> **Task to complete**
Lay out the data below as a JSON list of strings, one string per line with blank lines omitted, and leave the pictures out of your answer.
** Material for this task follows **
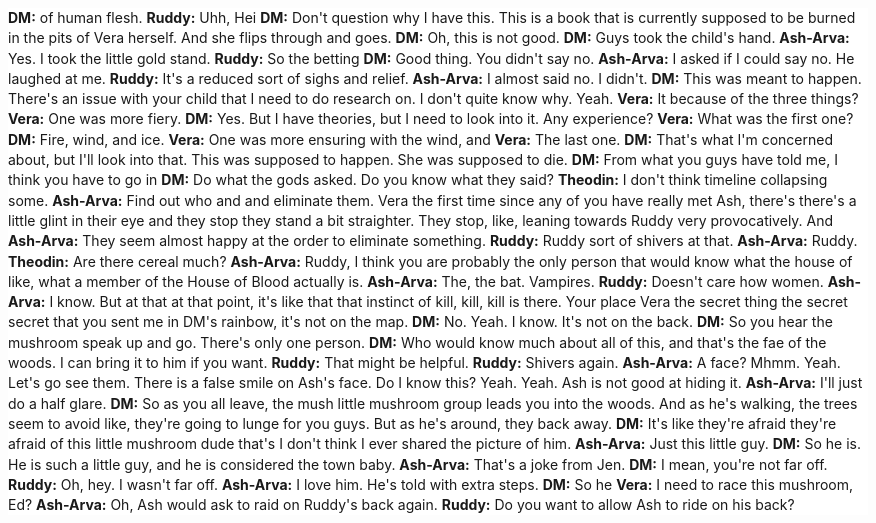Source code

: **DM:** of human flesh.
**Ruddy:** Uhh, Hei
**DM:** Don't question why I have this. This is a book that is currently supposed to be burned in the pits of Vera herself. And she flips through and goes.
**DM:** Oh, this is not good.
**DM:** Guys took the child's hand.
**Ash-Arva:** Yes. I took the little gold stand.
**Ruddy:** So the betting
**DM:** Good thing. You didn't say no.
**Ash-Arva:** I asked if I could say no. He laughed at me.
**Ruddy:** It's a reduced sort of sighs and relief.
**Ash-Arva:** I almost said no. I didn't.
**DM:** This was meant to happen. There's an issue with your child that I need to do research on. I don't quite know why. Yeah.
**Vera:** It because of the three things?
**Vera:** One was more fiery.
**DM:** Yes. But I have theories, but I need to look into it. Any experience?
**Vera:**  What was the first one?
**DM:** Fire, wind, and ice.
**Vera:**  One was more ensuring with the wind, and
**Vera:** The last one.
**DM:** That's what I'm concerned about, but I'll look into that. This was supposed to happen. She was supposed to die.
**DM:** From what you guys have told me, I think you have to go in
**DM:** Do what the gods asked. Do you know what they said?
**Theodin:** I don't think timeline collapsing some.
**Ash-Arva:** Find out who and and eliminate them. Vera the first time since any of you have really met Ash, there's there's a little glint in their eye and they stop they stand a bit straighter. They stop, like, leaning towards Ruddy very provocatively. And
**Ash-Arva:** They seem almost happy at the order to eliminate something.
**Ruddy:** Ruddy sort of shivers at that.
**Ash-Arva:** Ruddy.
**Theodin:** Are there cereal much?
**Ash-Arva:** Ruddy, I think you are probably the only person that would know what the house of like, what a member of the House of Blood actually is.
**Ash-Arva:** The, the bat. Vampires.
**Ruddy:** Doesn't care how women.
**Ash-Arva:** I know. But at that at that point, it's like that that instinct of kill, kill, kill is there. Your place Vera the secret thing the secret secret that you sent me in DM's rainbow, it's not on the map.
**DM:** No. Yeah. I know. It's not on the back.
**DM:** So you hear the mushroom speak up and go. There's only one person.
**DM:** Who would know much about all of this, and that's the fae of the woods. I can bring it to him if you want.
**Ruddy:** That might be helpful.
**Ruddy:** Shivers again.
**Ash-Arva:** A face? Mhmm. Yeah. Let's go see them. There is a false smile on Ash's face. Do I know this? Yeah. Yeah. Ash is not good at hiding it.
**Ash-Arva:** I'll just do a half glare.
**DM:** So as you all leave, the mush little mushroom group leads you into the woods. And as he's walking, the trees seem to avoid like, they're going to lunge for you guys. But as he's around, they back away.
**DM:** It's like they're afraid they're afraid of this little mushroom dude that's I don't think I ever shared the picture of him.
**Ash-Arva:** Just this little guy.
**DM:** So he is. He is such a little guy, and he is considered the town baby.
**Ash-Arva:** That's a joke from Jen.
**DM:** I mean, you're not far off.
**Ruddy:** Oh, hey. I wasn't far off.
**Ash-Arva:** I love him. He's told with extra steps.
**DM:** So he
**Vera:**  I need to race this mushroom, Ed? 
**Ash-Arva:** Oh, Ash would ask to raid on Ruddy's back again.
**Ruddy:** Do you want to allow Ash to ride on his back?
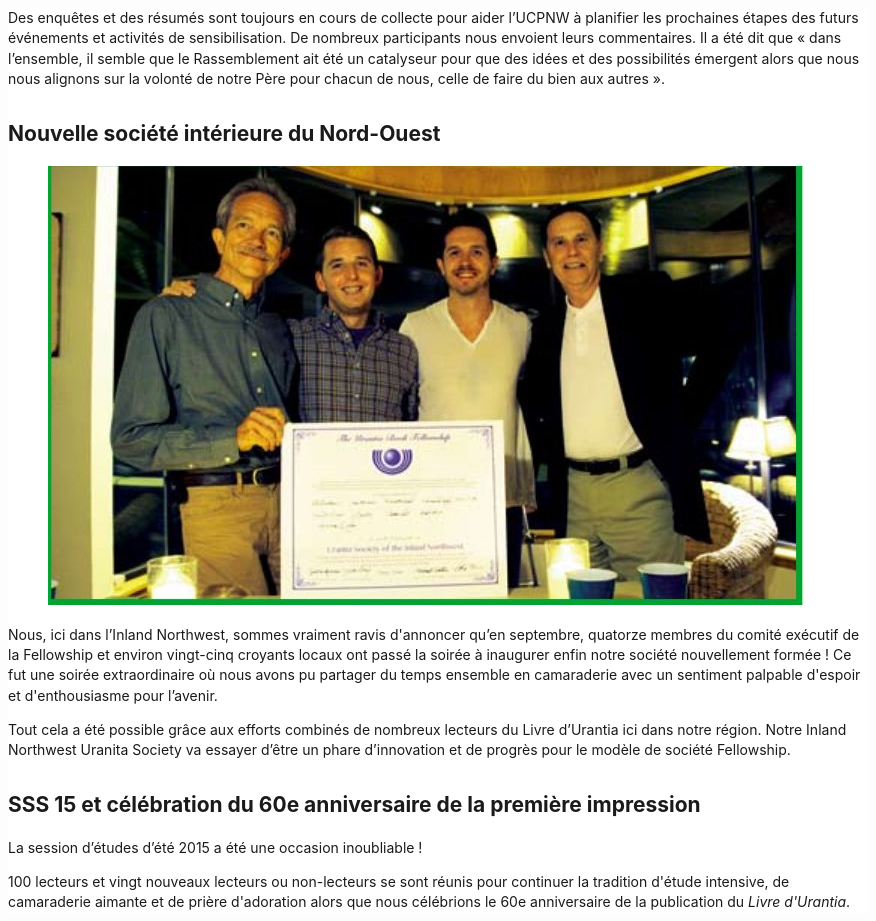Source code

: Des enquêtes et des résumés sont toujours en cours de collecte pour aider l’UCPNW à planifier les prochaines étapes des futurs événements et activités de sensibilisation. De nombreux participants nous envoient leurs commentaires. Il a été dit que « dans l’ensemble, il semble que le Rassemblement ait été un catalyseur pour que des idées et des possibilités émergent alors que nous nous alignons sur la volonté de notre Père pour chacun de nous, celle de faire du bien aux autres ».

## Nouvelle société intérieure du Nord-Ouest

<figure id="Figure_17" class="image urantiapedia">
<img src="/image/article/The_Mighty_Messenger/2015_Fall/005878.jpg">
</figure>

Nous, ici dans l’Inland Northwest, sommes vraiment ravis d'annoncer qu’en septembre, quatorze membres du comité exécutif de la Fellowship et environ vingt-cinq croyants locaux ont passé la soirée à inaugurer enfin notre société nouvellement formée ! Ce fut une soirée extraordinaire où nous avons pu partager du temps ensemble en camaraderie avec un sentiment palpable d'espoir et d'enthousiasme pour l’avenir.

Tout cela a été possible grâce aux efforts combinés de nombreux lecteurs du Livre d’Urantia ici dans notre région. Notre Inland Northwest Uranita Society va essayer d’être un phare d’innovation et de progrès pour le modèle de société Fellowship.

## SSS 15 et célébration du 60e anniversaire de la première impression

La session d’études d’été 2015 a été une occasion inoubliable !

100 lecteurs et vingt nouveaux lecteurs ou non-lecteurs se sont réunis pour continuer la tradition d'étude intensive, de camaraderie aimante et de prière d'adoration alors que nous célébrions le 60e anniversaire de la publication du _Livre d'Urantia_. 
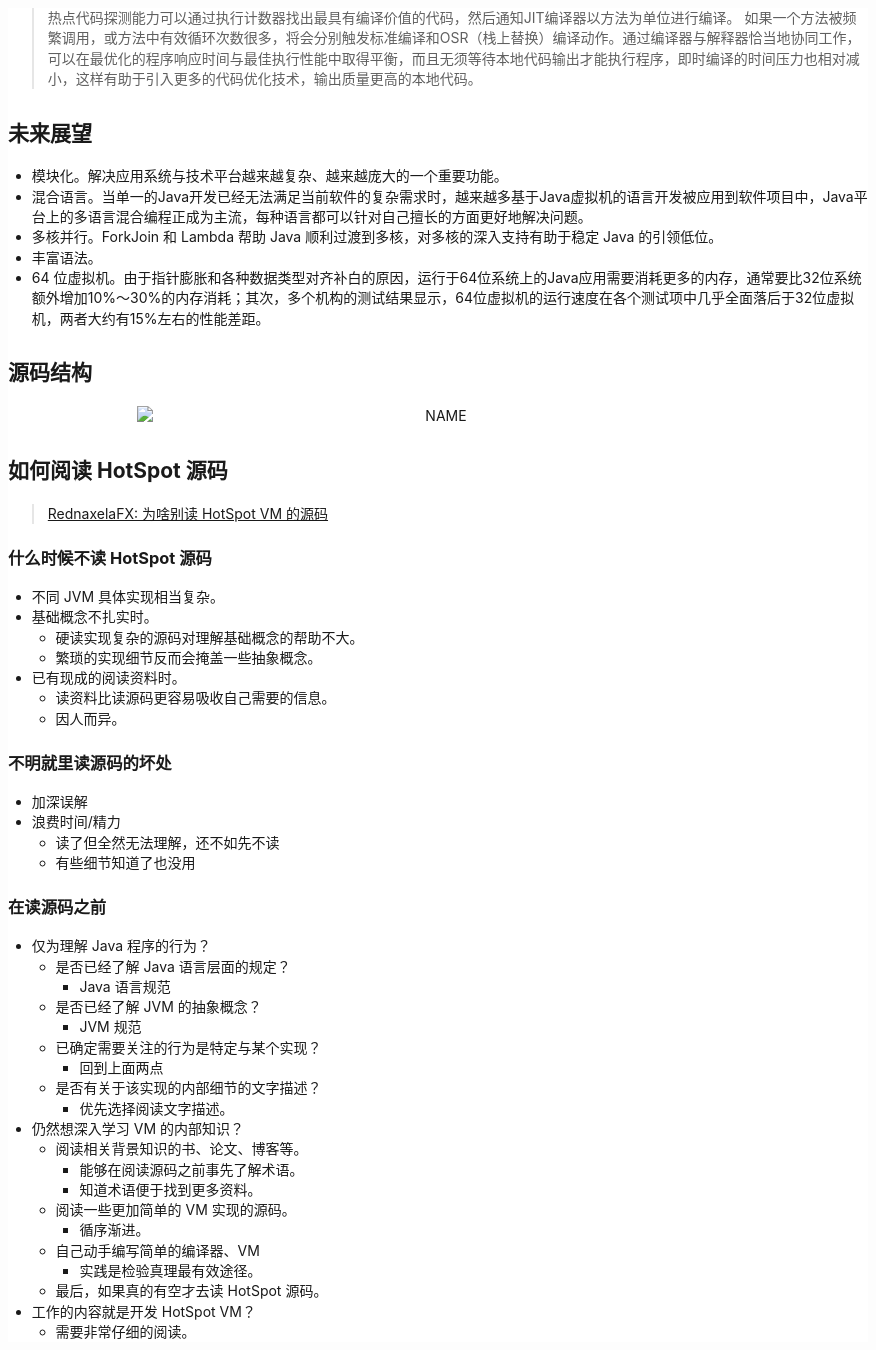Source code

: > 热点代码探测能力可以通过执行计数器找出最具有编译价值的代码，然后通知JIT编译器以方法为单位进行编译。
> 如果一个方法被频繁调用，或方法中有效循环次数很多，将会分别触发标准编译和OSR（栈上替换）编译动作。通过编译器与解释器恰当地协同工作，可以在最优化的程序响应时间与最佳执行性能中取得平衡，而且无须等待本地代码输出才能执行程序，即时编译的时间压力也相对减小，这样有助于引入更多的代码优化技术，输出质量更高的本地代码。

## 未来展望

- 模块化。解决应用系统与技术平台越来越复杂、越来越庞大的一个重要功能。
- 混合语言。当单一的Java开发已经无法满足当前软件的复杂需求时，越来越多基于Java虚拟机的语言开发被应用到软件项目中，Java平台上的多语言混合编程正成为主流，每种语言都可以针对自己擅长的方面更好地解决问题。
- 多核并行。ForkJoin 和 Lambda 帮助 Java 顺利过渡到多核，对多核的深入支持有助于稳定 Java 的引领低位。
- 丰富语法。
- 64 位虚拟机。由于指针膨胀和各种数据类型对齐补白的原因，运行于64位系统上的Java应用需要消耗更多的内存，通常要比32位系统额外增加10%～30%的内存消耗；其次，多个机构的测试结果显示，64位虚拟机的运行速度在各个测试项中几乎全面落后于32位虚拟机，两者大约有15%左右的性能差距。

## 源码结构

<div  align="center">
<img src="https://infi-img.oss-cn-hangzhou.aliyuncs.com/img/20181128215534.png" style="display:block;width:70%;" alt="NAME" align=center />
</div>

## 如何阅读 HotSpot 源码

> [RednaxelaFX: 为啥别读 HotSpot VM 的源码](https://www.slideshare.net/RednaxelaFX/hotspot-vm20120303)

### 什么时候不读 HotSpot 源码

- 不同 JVM 具体实现相当复杂。
- 基础概念不扎实时。
  - 硬读实现复杂的源码对理解基础概念的帮助不大。
  - 繁琐的实现细节反而会掩盖一些抽象概念。
- 已有现成的阅读资料时。
  - 读资料比读源码更容易吸收自己需要的信息。
  - 因人而异。

### 不明就里读源码的坏处

- 加深误解
- 浪费时间/精力
  - 读了但全然无法理解，还不如先不读
  - 有些细节知道了也没用

### 在读源码之前

- 仅为理解 Java 程序的行为？
  - 是否已经了解 Java 语言层面的规定？
    - Java 语言规范
  - 是否已经了解 JVM 的抽象概念？
    - JVM 规范
  - 已确定需要关注的行为是特定与某个实现？
    - 回到上面两点
  - 是否有关于该实现的内部细节的文字描述？
    - 优先选择阅读文字描述。
- 仍然想深入学习 VM 的内部知识？
  - 阅读相关背景知识的书、论文、博客等。
    - 能够在阅读源码之前事先了解术语。
    - 知道术语便于找到更多资料。
  - 阅读一些更加简单的 VM 实现的源码。
    - 循序渐进。
  - 自己动手编写简单的编译器、VM
    - 实践是检验真理最有效途径。
  - 最后，如果真的有空才去读 HotSpot 源码。
- 工作的内容就是开发 HotSpot VM？
  - 需要非常仔细的阅读。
** End of Material for this task **
> **Solution below**
[
  "Source code",
  ": **DM:** of human flesh.",
  "**Ruddy:** Uhh, Hei",
  "**DM:** Don't question why I have this. This is a book that is currently supposed to be burned in the pits of Vera herself. And she flips through and goes.",
  "**DM:** Oh, this is not good.",
  "**DM:** Guys took the child's hand.",
  "**Ash-Arva:** Yes. I took the little gold stand.",
  "**Ruddy:** So the betting",
  "**DM:** Good thing. You didn't say no.",
  "**Ash-Arva:** I asked if I could say no. He laughed at me.",
  "**Ruddy:** It's a reduced sort of sighs and relief.",
  "**Ash-Arva:** I almost said no. I didn't.",
  "**DM:** This was meant to happen. There's an issue with your child that I need to do research on. I don't quite know why. Yeah.",
  "**Vera:** It because of the three things?",
  "**Vera:** One was more fiery.",
  "**DM:** Yes. But I have theories, but I need to look into it. Any experience?",
  "**Vera:**  What was the first one?",
  "**DM:** Fire, wind, and ice.",
  "**Vera:**  One was more ensuring with the wind, and",
  "**Vera:** The last one.",
  "**DM:** That's what I'm concerned about, but I'll look into that. This was supposed to happen. She was supposed to die.",
  "**DM:** From what you guys have told me, I think you have to go in",
  "**DM:** Do what the gods asked. Do you know what they said?",
  "**Theodin:** I don't think timeline collapsing some.",
  "**Ash-Arva:** Find out who and and eliminate them. Vera the first time since any of you have really met Ash, there's there's a little glint in their eye and they stop they stand a bit straighter. They stop, like, leaning towards Ruddy very provocatively. And",
  "**Ash-Arva:** They seem almost happy at the order to eliminate something.",
  "**Ruddy:** Ruddy sort of shivers at that.",
  "**Ash-Arva:** Ruddy.",
  "**Theodin:** Are there cereal much?",
  "**Ash-Arva:** Ruddy, I think you are probably the only person that would know what the house of like, what a member of the House of Blood actually is.",
  "**Ash-Arva:** The, the bat. Vampires.",
  "**Ruddy:** Doesn't care how women.",
  "**Ash-Arva:** I know. But at that at that point, it's like that that instinct of kill, kill, kill is there. Your place Vera the secret thing the secret secret that you sent me in DM's rainbow, it's not on the map.",
  "**DM:** No. Yeah. I know. It's not on the back.",
  "**DM:** So you hear the mushroom speak up and go. There's only one person.",
  "**DM:** Who would know much about all of this, and that's the fae of the woods. I can bring it to him if you want.",
  "**Ruddy:** That might be helpful.",
  "**Ruddy:** Shivers again.",
  "**Ash-Arva:** A face? Mhmm. Yeah. Let's go see them. There is a false smile on Ash's face. Do I know this? Yeah. Yeah. Ash is not good at hiding it.",
  "**Ash-Arva:** I'll just do a half glare.",
  "**DM:** So as you all leave, the mush little mushroom group leads you into the woods. And as he's walking, the trees seem to avoid like, they're going to lunge for you guys. But as he's around, they back away.",
  "**DM:** It's like they're afraid they're afraid of this little mushroom dude that's I don't think I ever shared the picture of him.",
  "**Ash-Arva:** Just this little guy.",
  "**DM:** So he is. He is such a little guy, and he is considered the town baby.",
  "**Ash-Arva:** That's a joke from Jen.",
  "**DM:** I mean, you're not far off.",
  "**Ruddy:** Oh, hey. I wasn't far off.",
  "**Ash-Arva:** I love him. He's told with extra steps.",
  "**DM:** So he",
  "**Vera:**  I need to race this mushroom, Ed? ",
  "**Ash-Arva:** Oh, Ash would ask to raid on Ruddy's back again.",
  "**Ruddy:** Do you want to allow Ash to ride on his back?",
  "Source code",
  ": Des enquêtes et des résumés sont toujours en cours de collecte pour aider l’UCPNW à planifier les prochaines étapes des futurs événements et activités de sensibilisation. De nombreux participants nous envoient leurs commentaires. Il a été dit que « dans l’ensemble, il semble que le Rassemblement ait été un catalyseur pour que des idées et des possibilités émergent alors que nous nous alignons sur la volonté de notre Père pour chacun de nous, celle de faire du bien aux autres ».",
  "## Nouvelle société intérieure du Nord-Ouest",
  "<figure id=\"Figure_17\" class=\"image urantiapedia\">",
  "<img src=\"/image/article/The_Mighty_Messenger/2015_Fall/005878.jpg\">",
  "</figure>",
  "Nous, ici dans l’Inland Northwest, sommes vraiment ravis d'annoncer qu’en septembre, quatorze membres du comité exécutif de la Fellowship et environ vingt-cinq croyants locaux ont passé la soirée à inaugurer enfin notre société nouvellement formée ! Ce fut une soirée extraordinaire où nous avons pu partager du temps ensemble en camaraderie avec un sentiment palpable d'espoir et d'enthousiasme pour l’avenir.",
  "Tout cela a été possible grâce aux efforts combinés de nombreux lecteurs du Livre d’Urantia ici dans notre région. Notre Inland Northwest Uranita Society va essayer d’être un phare d’innovation et de progrès pour le modèle de société Fellowship.",
  "## SSS 15 et célébration du 60e anniversaire de la première impression",
  "La session d’études d’été 2015 a été une occasion inoubliable !",
  "100 lecteurs et vingt nouveaux lecteurs ou non-lecteurs se sont réunis pour continuer la tradition d'étude intensive, de camaraderie aimante et de prière d'adoration alors que nous célébrions le 60e anniversaire de la publication du _Livre d'Urantia_. ",
  "Source code",
  ": > 热点代码探测能力可以通过执行计数器找出最具有编译价值的代码，然后通知JIT编译器以方法为单位进行编译。",
  "> 如果一个方法被频繁调用，或方法中有效循环次数很多，将会分别触发标准编译和OSR（栈上替换）编译动作。通过编译器与解释器恰当地协同工作，可以在最优化的程序响应时间与最佳执行性能中取得平衡，而且无须等待本地代码输出才能执行程序，即时编译的时间压力也相对减小，这样有助于引入更多的代码优化技术，输出质量更高的本地代码。",
  "## 未来展望",
  "- 模块化。解决应用系统与技术平台越来越复杂、越来越庞大的一个重要功能。",
  "- 混合语言。当单一的Java开发已经无法满足当前软件的复杂需求时，越来越多基于Java虚拟机的语言开发被应用到软件项目中，Java平台上的多语言混合编程正成为主流，每种语言都可以针对自己擅长的方面更好地解决问题。",
  "- 多核并行。ForkJoin 和 Lambda 帮助 Java 顺利过渡到多核，对多核的深入支持有助于稳定 Java 的引领低位。",
  "- 丰富语法。",
  "- 64 位虚拟机。由于指针膨胀和各种数据类型对齐补白的原因，运行于64位系统上的Java应用需要消耗更多的内存，通常要比32位系统额外增加10%～30%的内存消耗；其次，多个机构的测试结果显示，64位虚拟机的运行速度在各个测试项中几乎全面落后于32位虚拟机，两者大约有15%左右的性能差距。",
  "## 源码结构",
  "<div  align=\"center\">",
  "<img src=\"https://infi-img.oss-cn-hangzhou.aliyuncs.com/img/20181128215534.png\" style=\"display:block;width:70%;\" alt=\"NAME\" align=center />",
  "</div>",
  "## 如何阅读 HotSpot 源码",
  "> [RednaxelaFX: 为啥别读 HotSpot VM 的源码](https://www.slideshare.net/RednaxelaFX/hotspot-vm20120303)",
  "### 什么时候不读 HotSpot 源码",
  "- 不同 JVM 具体实现相当复杂。",
  "- 基础概念不扎实时。",
  "  - 硬读实现复杂的源码对理解基础概念的帮助不大。",
  "  - 繁琐的实现细节反而会掩盖一些抽象概念。",
  "- 已有现成的阅读资料时。",
  "  - 读资料比读源码更容易吸收自己需要的信息。",
  "  - 因人而异。",
  "### 不明就里读源码的坏处",
  "- 加深误解",
  "- 浪费时间/精力",
  "  - 读了但全然无法理解，还不如先不读",
  "  - 有些细节知道了也没用",
  "### 在读源码之前",
  "- 仅为理解 Java 程序的行为？",
  "  - 是否已经了解 Java 语言层面的规定？",
  "    - Java 语言规范",
  "  - 是否已经了解 JVM 的抽象概念？",
  "    - JVM 规范",
  "  - 已确定需要关注的行为是特定与某个实现？",
  "    - 回到上面两点",
  "  - 是否有关于该实现的内部细节的文字描述？",
  "    - 优先选择阅读文字描述。",
  "- 仍然想深入学习 VM 的内部知识？",
  "  - 阅读相关背景知识的书、论文、博客等。",
  "    - 能够在阅读源码之前事先了解术语。",
  "    - 知道术语便于找到更多资料。",
  "  - 阅读一些更加简单的 VM 实现的源码。",
  "    - 循序渐进。",
  "  - 自己动手编写简单的编译器、VM",
  "    - 实践是检验真理最有效途径。",
  "  - 最后，如果真的有空才去读 HotSpot 源码。",
  "- 工作的内容就是开发 HotSpot VM？",
  "  - 需要非常仔细的阅读。"
]